Young-sook feels strangely calm. She reaches into her bag and pulls out a piece of paper and a nub of charcoal. It’s been decades since she made a rubbing, but she hasn’t forgotten what to do. She places the paper over the names of those she lost and rubs the charcoal back and forth. She’s about to tuck the paper inside her blouse next to her heart when she feels the eerie chill of people—strangers—staring at her. Suddenly self-conscious, she glances around. Her children and grandchildren are occupied making their offerings. But as they bow together, she sees that foreign family…

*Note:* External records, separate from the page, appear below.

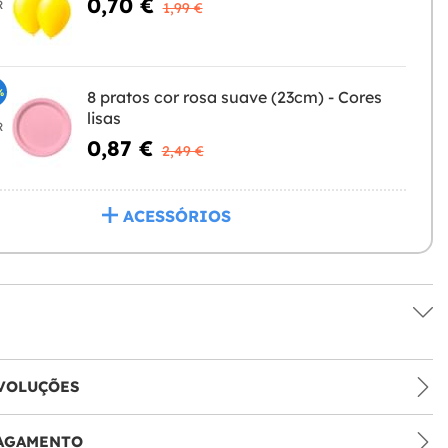
0,70 €
R
1,99 €
%
8 pratos cor rosa suave (23cm) - Cores
lisas
R
0,87 €
2,49 €
ACESSÓRIOS
VOLUÇÕES
PAGAMENTO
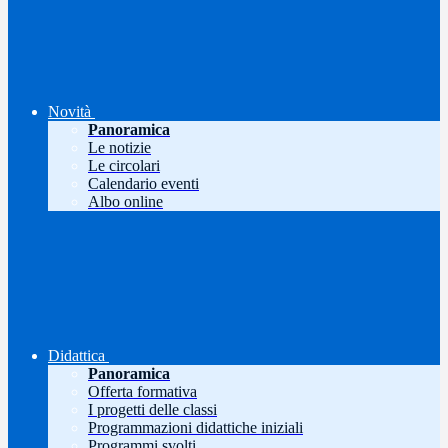
Novità
Panoramica
Le notizie
Le circolari
Calendario eventi
Albo online
Didattica
Panoramica
Offerta formativa
I progetti delle classi
Programmazioni didattiche iniziali
Programmi svolti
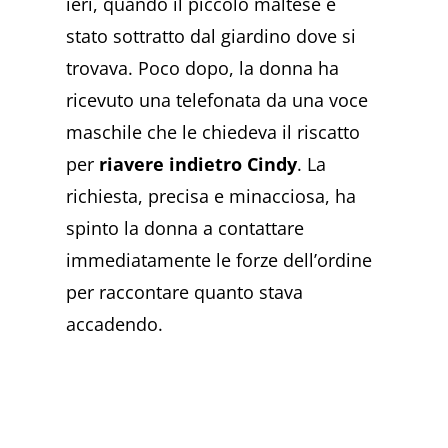
ieri, quando il piccolo maltese è
stato sottratto dal giardino dove si
trovava. Poco dopo, la donna ha
ricevuto una telefonata da una voce
maschile che le chiedeva il riscatto
per
riavere indietro Cindy
. La
richiesta, precisa e minacciosa, ha
spinto la donna a contattare
immediatamente le forze dell’ordine
per raccontare quanto stava
accadendo.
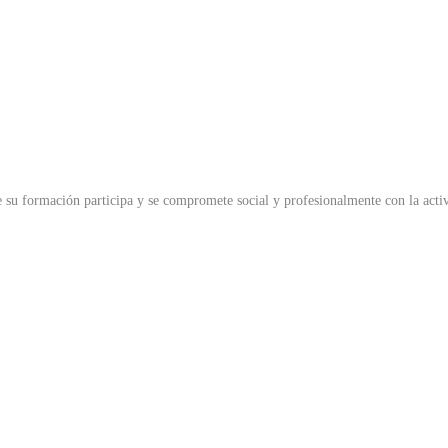
e su formación participa y se compromete social y profesionalmente con la activ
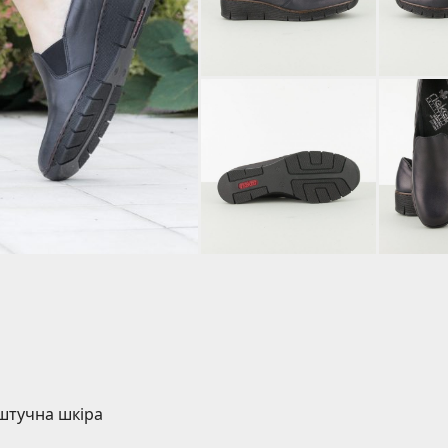
 штучна шкіра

She sends a message with her face. Leave me alone. Then, without saying a word to Min-lee or the others, she dips back into the crowd, loses herself in the sea of people as she makes her way to the exit, and then hobbles down a path. She comes to a platform set above something that looks a bit like a bulteok with a low wall built of stones. Looking down into it she finds a bronze statue of a woman hovering protectively around her baby. A length of white cloth is draped around her legs and pulled to the side of the pit. Young-sook recognizes the image from all the memorials for lost or dead haenyeo she’s attended over the years. None of those ceremonies was more important to her than the one for her mother, and she remembers the way Shaman Kim tossed the long cloth into the water to bring Young-sook’s mother’s soul back to shore. Young-sook is so lost in her pain—with so many deaths and tragedies on her mind—that she startles when she hears a voice speaking the Jeju dialect in an accent tinged by Southern California and the luxury and benefits of limitless freedoms.

“My mom asked me to follow you. She wants me to make sure you’re all right.”

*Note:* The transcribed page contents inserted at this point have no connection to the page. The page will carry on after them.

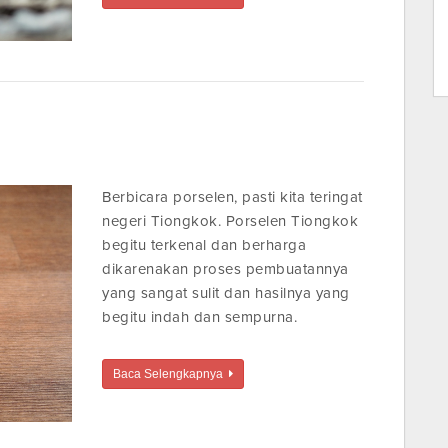
Berbicara porselen, pasti kita teringat
negeri Tiongkok. Porselen Tiongkok
begitu terkenal dan berharga
dikarenakan proses pembuatannya
yang sangat sulit dan hasilnya yang
begitu indah dan sempurna.
Baca Selengkapnya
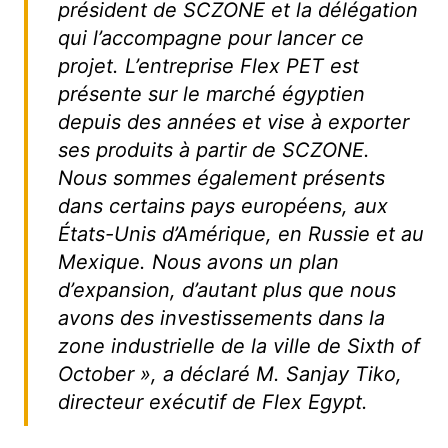
président de SCZONE et la délégation
qui l’accompagne pour lancer ce
projet. L’entreprise Flex PET est
présente sur le marché égyptien
depuis des années et vise à exporter
ses produits à partir de SCZONE.
Nous sommes également présents
dans certains pays européens, aux
États-Unis d’Amérique, en Russie et au
Mexique. Nous avons un plan
d’expansion, d’autant plus que nous
avons des investissements dans la
zone industrielle de la ville de Sixth of
October », a déclaré M. Sanjay Tiko,
directeur exécutif de Flex Egypt.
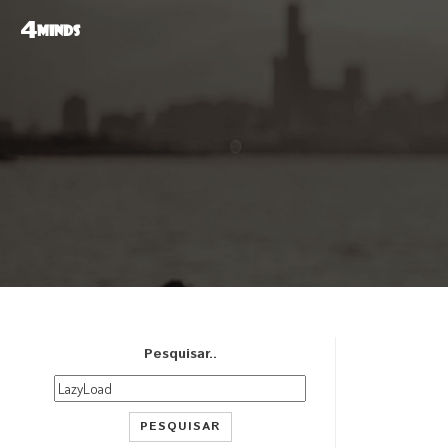
4
MINDS
Pesquisar..
PESQUISAR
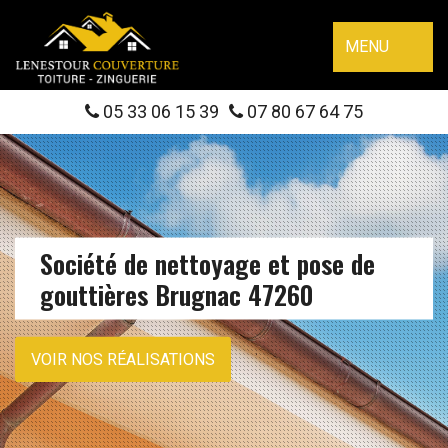
MENU
05 33 06 15 39
07 80 67 64 75
Société de nettoyage et pose de
gouttières Brugnac 47260
VOIR NOS RÉALISATIONS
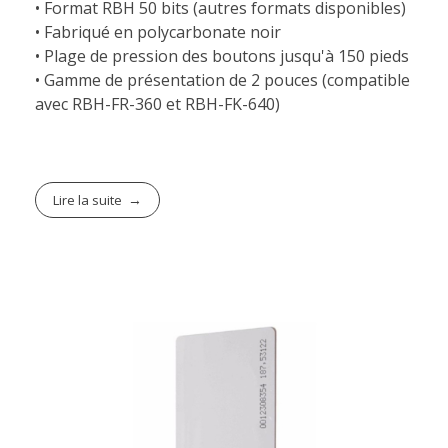
• Format RBH 50 bits (autres formats disponibles)
• Fabriqué en polycarbonate noir
• Plage de pression des boutons jusqu'à 150 pieds
• Gamme de présentation de 2 pouces (compatible
avec RBH-FR-360 et RBH-FK-640)
Lire la suite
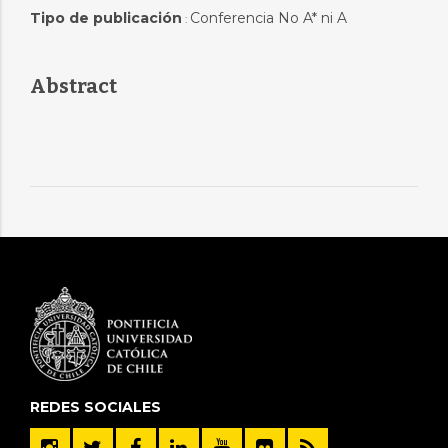
Tipo de publicación
Conferencia No A* ni A
:
Abstract
REDES SOCIALES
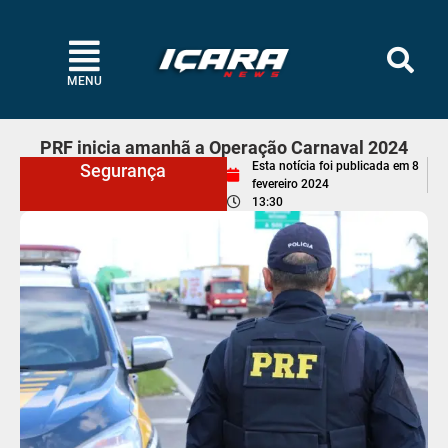
MENU
PRF inicia amanhã a Operação Carnaval 2024
Esta notícia foi publicada em
8
Segurança
fevereiro 2024
13:30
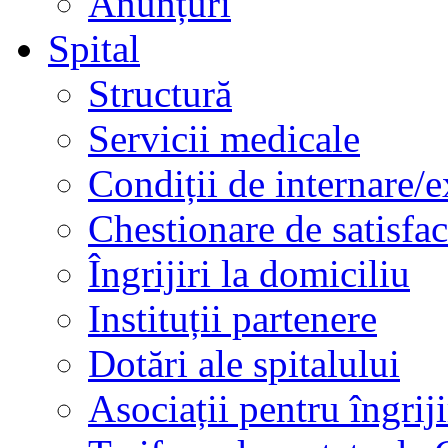
Anunțuri
Spital
Structură
Servicii medicale
Condiții de internare/e
Chestionare de satisfac
Îngrijiri la domiciliu
Instituții partenere
Dotări ale spitalului
Asociații pentru îngriji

It’s that girl. Clara. She’s dressed suitably, for a change, in a dress, but of course she still has wires leading to her ears, feeding her music.

PART IV

Blame

1961

Years of Secrecy

February 1961

Jeju had always had a surplus of women, but with so many men and boys killed—with entire posterity lines wiped out—the imbalance was even greater. For the last eleven years, we women had forced ourselves to do even more than we had in the past. Those of us who ran our own households learned we could gather more wealth without husbands to drink or gamble it away. We contributed funds to rebuild schools and other village structures. We donated money to repair old roads and construct new ones. None of this would have been possible if we hadn’t been completely free to dive again. And to dive, we needed to remain safe, which was why on the second day of the second lunar month we washed our minds of all trivialities, and then met Shaman Kim for the annual ceremony to Welcome the Goddess.

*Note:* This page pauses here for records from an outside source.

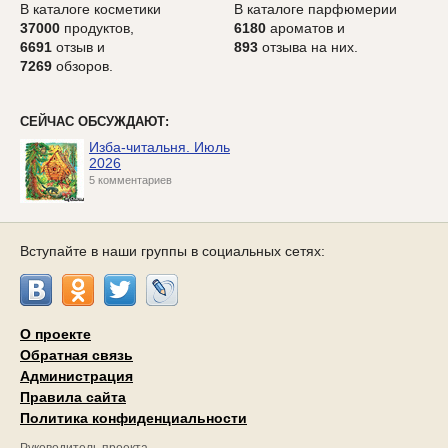
В каталоге косметики
В каталоге парфюмерии
37000
продуктов,
6180
ароматов и
6691
отзыв и
893
отзыва на них.
7269
обзоров.
СЕЙЧАС ОБСУЖДАЮТ:
Изба-читальня. Июль
2026
5 комментариев
Вступайте в наши группы в социальных сетях:
О проекте
Обратная связь
Администрация
Правила сайта
Политика конфиденциальности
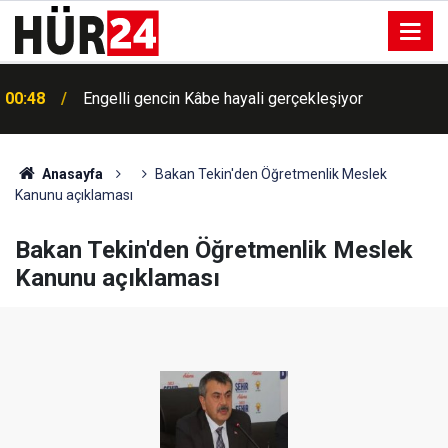
00:48
Engelli gencin Kâbe hayali gerçekleşiyor
Anasayfa
Bakan Tekin'den Öğretmenlik Meslek
Kanunu açıklaması
Bakan Tekin'den Öğretmenlik Meslek
Kanunu açıklaması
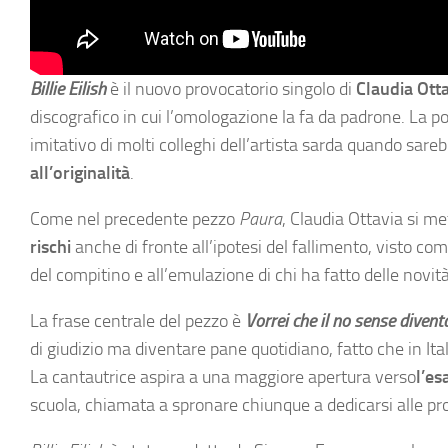
Billie Eilish
è il nuovo provocatorio singolo di
Claudia Ott
discografico in cui l’omologazione la fa da padrone. La 
imitativo di molti colleghi dell’artista sarda quando sareb
all’originalità
.
Come nel precedente pezzo
Paura
, Claudia Ottavia si m
rischi
anche di fronte all’ipotesi del fallimento, visto co
del compitino e all’emulazione di chi ha fatto delle novità
La frase centrale del pezzo è
Vorrei che il no sense diven
di giudizio ma diventare pane quotidiano, fatto che in Ita
La cantautrice aspira a una maggiore apertura verso
l’es
scuola, chiamata a spronare chiunque a dedicarsi alle prop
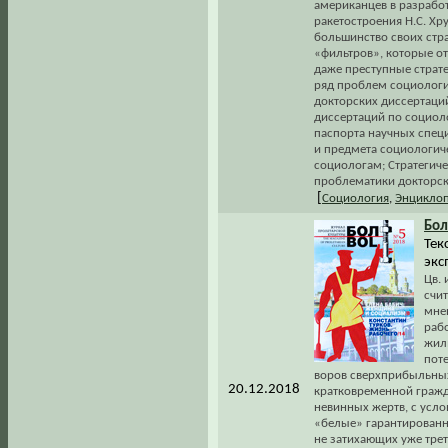
американцев в разработ
ракетостроения Н.С. Хру
большинство своих страт
«фильтров», которые о
даже преступные страте
ряд проблем социологи
докторских диссертаций
диссертаций по социоло
паспорта научных специ
и предмета социологич
социологам; Стратегиче
проблематики докторск
[
Социология
,
Энциклоп
Бол
Текс
эксп
Цв. 
счит
мне
рабо
жиль
пот
воров сверхприбыльных 
20.12.2018
кратковременной гражд
невинных жертв, с усл
«белые» гарантированн
не затихающих уже треть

We gathered on the beach, totally exposed, and the back of my neck prickled. What we were doing was against the law. Although the Japanese colonists had sought to ban Shamanism, the new leader of our country decided to end it once and for all. President Park Chung-hee had come to power during a military coup, and he approached his new job in the same manner. There were more kidnappings and instances of torture, disappearances, and deaths. He ordered all shrines to be dismantled. Shaman Kim had been forced to break her drums and burn her tassels. Things that were difficult to destroy—her cymbals and gongs—were confiscated. This came at a time when we all needed—wanted—to be cleansed of the blame and guilt we felt for being survivors. Some turned to the Catholic missionaries for help. Others sought comfort in Buddhism and Confucianism. But even though Shamanism had been outlawed, Shaman Kim, and so many like her across the island, did not abandon us.